I used to post a journal, but stopped, and decided to start it up again for some motivation and just to better keep track of my progress.  

To summarize what I have been doing, I was working on a Westside routine, where I brought my strength levels up real nice, but got burned out on the program, had trouble sleeping and felt exhausted all the time, so I decided to stop it and go back to a straightforward max-ot type, one body part per week routine.  I love lifting heavy, I can't bring myself to lift anymore than 4-6 rep sets, I know I might be missing out on something, but 8 - 10 reps just bores the hell out of me, lol, plus I get more satisfaction with the heavy weights  

I've worked up to about 210lbs at 5'10", but I might be somewhere in the vicinity of 13-15% BF, which I would like to get down to 10 or under.  Very hard for me as I am one of those people who gets a headache if I don't eat enough/or often enough, so I just make sure I eat clean, but I do eat a lot, which might make it hard for cutting fat.  I plan to try to add in more cardio which I utterly hate, but I currently don;t do any, so it's gotta have some effect.  Plus I am gonna cut out carbs past 7:00 everynight.  I know I am strong enough, I just wanna lean out a bit.

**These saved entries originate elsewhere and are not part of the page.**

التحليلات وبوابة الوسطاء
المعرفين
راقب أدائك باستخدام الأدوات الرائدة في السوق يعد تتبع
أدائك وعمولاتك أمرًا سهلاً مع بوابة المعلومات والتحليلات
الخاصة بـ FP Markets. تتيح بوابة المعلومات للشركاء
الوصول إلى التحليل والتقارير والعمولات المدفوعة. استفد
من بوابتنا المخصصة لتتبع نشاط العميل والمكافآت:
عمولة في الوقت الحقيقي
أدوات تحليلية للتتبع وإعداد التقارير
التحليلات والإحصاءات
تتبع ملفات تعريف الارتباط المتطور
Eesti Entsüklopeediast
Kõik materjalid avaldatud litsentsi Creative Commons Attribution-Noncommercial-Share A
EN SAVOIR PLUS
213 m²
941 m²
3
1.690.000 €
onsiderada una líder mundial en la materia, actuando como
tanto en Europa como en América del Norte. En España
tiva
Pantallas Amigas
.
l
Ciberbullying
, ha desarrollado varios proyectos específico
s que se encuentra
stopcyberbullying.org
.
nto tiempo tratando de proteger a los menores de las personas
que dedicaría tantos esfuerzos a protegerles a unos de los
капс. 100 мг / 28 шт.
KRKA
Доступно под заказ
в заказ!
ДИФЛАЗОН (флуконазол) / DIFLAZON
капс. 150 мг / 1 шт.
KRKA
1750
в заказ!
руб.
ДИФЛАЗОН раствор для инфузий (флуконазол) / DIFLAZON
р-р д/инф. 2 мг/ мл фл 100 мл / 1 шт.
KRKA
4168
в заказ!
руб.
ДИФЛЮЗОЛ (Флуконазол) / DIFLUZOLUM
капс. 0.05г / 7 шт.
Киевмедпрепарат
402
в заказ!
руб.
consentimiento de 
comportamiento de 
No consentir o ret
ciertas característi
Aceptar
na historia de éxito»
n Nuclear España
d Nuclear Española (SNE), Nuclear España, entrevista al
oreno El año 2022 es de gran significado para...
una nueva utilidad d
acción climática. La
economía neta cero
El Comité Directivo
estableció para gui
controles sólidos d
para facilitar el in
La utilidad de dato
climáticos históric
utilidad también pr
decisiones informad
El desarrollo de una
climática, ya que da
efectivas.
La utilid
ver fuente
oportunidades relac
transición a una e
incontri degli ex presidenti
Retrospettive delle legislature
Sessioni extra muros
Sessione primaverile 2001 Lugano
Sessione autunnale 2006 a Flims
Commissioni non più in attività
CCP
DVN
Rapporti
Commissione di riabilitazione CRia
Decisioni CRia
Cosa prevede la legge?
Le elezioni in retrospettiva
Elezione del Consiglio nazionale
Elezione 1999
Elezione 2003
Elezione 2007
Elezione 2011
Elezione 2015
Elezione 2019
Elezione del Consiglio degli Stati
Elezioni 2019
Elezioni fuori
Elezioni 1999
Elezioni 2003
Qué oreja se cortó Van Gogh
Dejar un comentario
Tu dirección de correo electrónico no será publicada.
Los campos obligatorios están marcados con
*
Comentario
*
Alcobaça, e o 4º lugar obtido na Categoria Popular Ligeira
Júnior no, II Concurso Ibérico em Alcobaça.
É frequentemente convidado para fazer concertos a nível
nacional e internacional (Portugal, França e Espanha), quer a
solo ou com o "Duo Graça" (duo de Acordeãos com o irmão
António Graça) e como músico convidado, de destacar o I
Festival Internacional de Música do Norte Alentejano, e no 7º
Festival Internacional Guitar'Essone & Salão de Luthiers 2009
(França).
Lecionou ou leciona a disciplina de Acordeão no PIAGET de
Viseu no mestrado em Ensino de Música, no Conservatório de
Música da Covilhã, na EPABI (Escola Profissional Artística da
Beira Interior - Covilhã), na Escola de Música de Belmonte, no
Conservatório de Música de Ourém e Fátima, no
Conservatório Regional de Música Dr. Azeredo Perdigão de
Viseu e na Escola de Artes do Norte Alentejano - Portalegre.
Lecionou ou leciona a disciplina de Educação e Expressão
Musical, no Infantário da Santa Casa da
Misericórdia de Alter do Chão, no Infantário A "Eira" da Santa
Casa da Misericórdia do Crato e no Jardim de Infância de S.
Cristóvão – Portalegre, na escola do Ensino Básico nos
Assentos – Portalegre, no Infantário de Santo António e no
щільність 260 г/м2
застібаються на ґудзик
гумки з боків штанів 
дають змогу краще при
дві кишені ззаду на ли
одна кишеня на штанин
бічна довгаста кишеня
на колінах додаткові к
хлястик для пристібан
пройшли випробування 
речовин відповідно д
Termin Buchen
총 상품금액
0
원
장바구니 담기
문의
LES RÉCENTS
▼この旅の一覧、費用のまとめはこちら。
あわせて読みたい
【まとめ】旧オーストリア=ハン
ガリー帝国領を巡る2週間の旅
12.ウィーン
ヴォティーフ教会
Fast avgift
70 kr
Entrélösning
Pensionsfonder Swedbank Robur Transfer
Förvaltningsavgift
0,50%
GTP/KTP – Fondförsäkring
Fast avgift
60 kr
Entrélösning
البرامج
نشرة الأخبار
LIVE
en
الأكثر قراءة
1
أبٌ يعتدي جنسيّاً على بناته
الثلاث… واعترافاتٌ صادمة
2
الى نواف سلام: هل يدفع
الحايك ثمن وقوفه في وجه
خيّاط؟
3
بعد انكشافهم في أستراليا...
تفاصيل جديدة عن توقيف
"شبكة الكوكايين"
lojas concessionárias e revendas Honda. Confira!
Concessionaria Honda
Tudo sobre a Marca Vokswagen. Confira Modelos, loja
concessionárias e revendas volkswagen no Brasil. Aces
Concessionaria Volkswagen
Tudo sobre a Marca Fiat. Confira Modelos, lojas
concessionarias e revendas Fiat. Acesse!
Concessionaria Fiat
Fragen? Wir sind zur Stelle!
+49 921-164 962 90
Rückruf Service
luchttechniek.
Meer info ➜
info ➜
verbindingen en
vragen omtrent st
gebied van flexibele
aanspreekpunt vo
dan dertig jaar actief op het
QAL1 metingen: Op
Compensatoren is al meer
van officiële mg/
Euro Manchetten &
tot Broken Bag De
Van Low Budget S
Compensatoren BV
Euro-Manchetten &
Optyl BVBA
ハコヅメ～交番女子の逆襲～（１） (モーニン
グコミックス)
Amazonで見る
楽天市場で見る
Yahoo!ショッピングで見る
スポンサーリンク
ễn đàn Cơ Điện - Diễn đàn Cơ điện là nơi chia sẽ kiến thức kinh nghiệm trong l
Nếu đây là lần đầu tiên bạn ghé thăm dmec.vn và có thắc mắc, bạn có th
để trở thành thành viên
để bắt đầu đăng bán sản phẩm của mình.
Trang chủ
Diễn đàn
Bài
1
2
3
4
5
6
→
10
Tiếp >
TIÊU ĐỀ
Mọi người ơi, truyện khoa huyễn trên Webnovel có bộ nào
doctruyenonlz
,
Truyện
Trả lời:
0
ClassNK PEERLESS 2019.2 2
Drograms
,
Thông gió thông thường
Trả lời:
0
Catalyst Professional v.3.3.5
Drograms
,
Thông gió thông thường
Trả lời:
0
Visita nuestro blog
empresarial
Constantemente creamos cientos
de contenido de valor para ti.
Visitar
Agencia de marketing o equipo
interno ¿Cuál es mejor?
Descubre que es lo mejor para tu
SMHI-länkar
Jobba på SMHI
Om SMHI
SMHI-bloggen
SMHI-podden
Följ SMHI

My current routine will be:
M-chest/tri
T-upper back/traps
W-lower back/hamstrings/abs
Th-shoulders/bis
F-quads/calves

I am working out at home now, trying to save money by not using a gym, so I need to make due with what I have, meaning I can't do everything I would like to, especially on legs, but I'll do what I can


Friday-2/10-quads/calves

squats
255 x 6
255 x 6
255 x 6

DB lunges
50 x 6
50 x 6

Dip belt calf raises (off of support bar on my dip station)
BW+90 x 10
BW+100 x 10
BW+100 x 10
BW+100 x 10

Doesn't seem like much, but kicked my ass!


----------